German finance minister warns on hedge fund risks

18 Mar, 2007

German Finance Minister Peer Steinbrueck said on Thursday the risk that highly leveraged hedge funds could get in trouble was one of the most serious threats to a generally positive global outlook.
Speaking to a small group of reporters at the German embassy during a break from an official visit to Washington and New York, Steinbrueck highlighted his concern that hedge funds could quickly trigger broader, systemic woes.
"There is a sizeable, remarkable number of hedge funds which are not behaving properly on the market," Steinbrueck said without identifying any of them. "No expert that I have met up to now could exclude a potential financial crisis caused by all these leveraged impacts of hedge funds."
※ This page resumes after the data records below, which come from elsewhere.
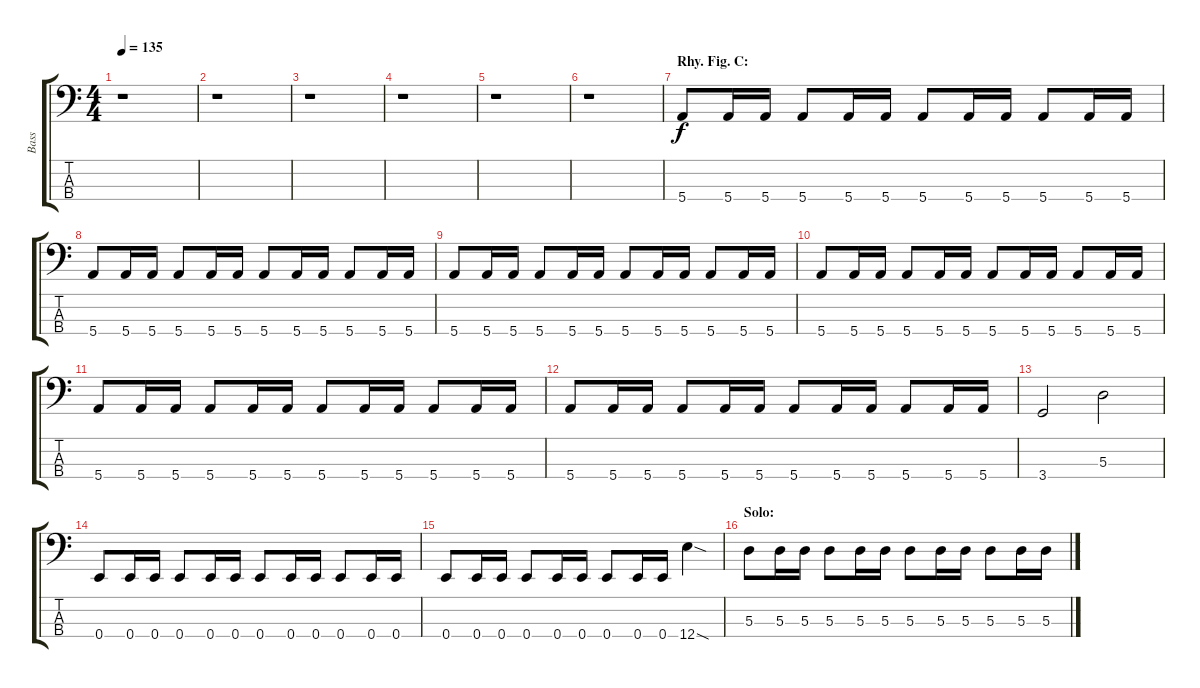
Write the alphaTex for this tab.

\track ("Bass" "Bass") {instrument electricbasspick}
\staff {score tabs}
\tuning (G2 D2 A1 E1) {hide}
\ts (4 4)
\tempo 135
\clef f4
\ks c
r.1{dy f} |
r.1 |
r.1 |
r.1 |
r.1 |
r.1 |
\section ("" "Rhy. Fig. C:")
5.4.8 5.4.16 5.4.16 5.4.8 5.4.16 5.4.16 5.4.8 5.4.16 5.4.16 5.4.8 5.4.16 5.4.16 |
5.4.8 5.4.16 5.4.16 5.4.8 5.4.16 5.4.16 5.4.8 5.4.16 5.4.16 5.4.8 5.4.16 5.4.16 |
5.4.8 5.4.16 5.4.16 5.4.8 5.4.16 5.4.16 5.4.8 5.4.16 5.4.16 5.4.8 5.4.16 5.4.16 |
5.4.8 5.4.16 5.4.16 5.4.8 5.4.16 5.4.16 5.4.8 5.4.16 5.4.16 5.4.8 5.4.16 5.4.16 |
5.4.8 5.4.16 5.4.16 5.4.8 5.4.16 5.4.16 5.4.8 5.4.16 5.4.16 5.4.8 5.4.16 5.4.16 |
5.4.8 5.4.16 5.4.16 5.4.8 5.4.16 5.4.16 5.4.8 5.4.16 5.4.16 5.4.8 5.4.16 5.4.16 |
3.4.2 5.3.2 |
0.4.8 0.4.16 0.4.16 0.4.8 0.4.16 0.4.16 0.4.8 0.4.16 0.4.16 0.4.8 0.4.16 0.4.16 |
0.4.8 0.4.16 0.4.16 0.4.8 0.4.16 0.4.16 0.4.8 0.4.16 0.4.16 12.4{sod}.4 |
\section ("" "Solo:")
5.3.8 5.3.16 5.3.16 5.3.8 5.3.16 5.3.16 5.3.8 5.3.16 5.3.16 5.3.8 5.3.16 5.3.16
As host of this year's Group of Seven meetings of finance ministers and a June summit of political leaders, Germany has made hedge fund regulation its centrepiece issue. Steinbrueck met US Treasury Secretary Henry Paulson on Wednesday and on Thursday headed to New York for meetings with financial leaders including, he indicated, some hedge fund managers.
Paulson has said market discipline is enough to keep lightly regulated hedge funds in line without adding heavy-handed government regulation. Estimates are that hedge funds account for as much as $1.5 trillion of capital, causing nervousness about what could happen if one or more failed. "What does it mean for the creditors and for the counter parties," Steinbrueck asked theoretically."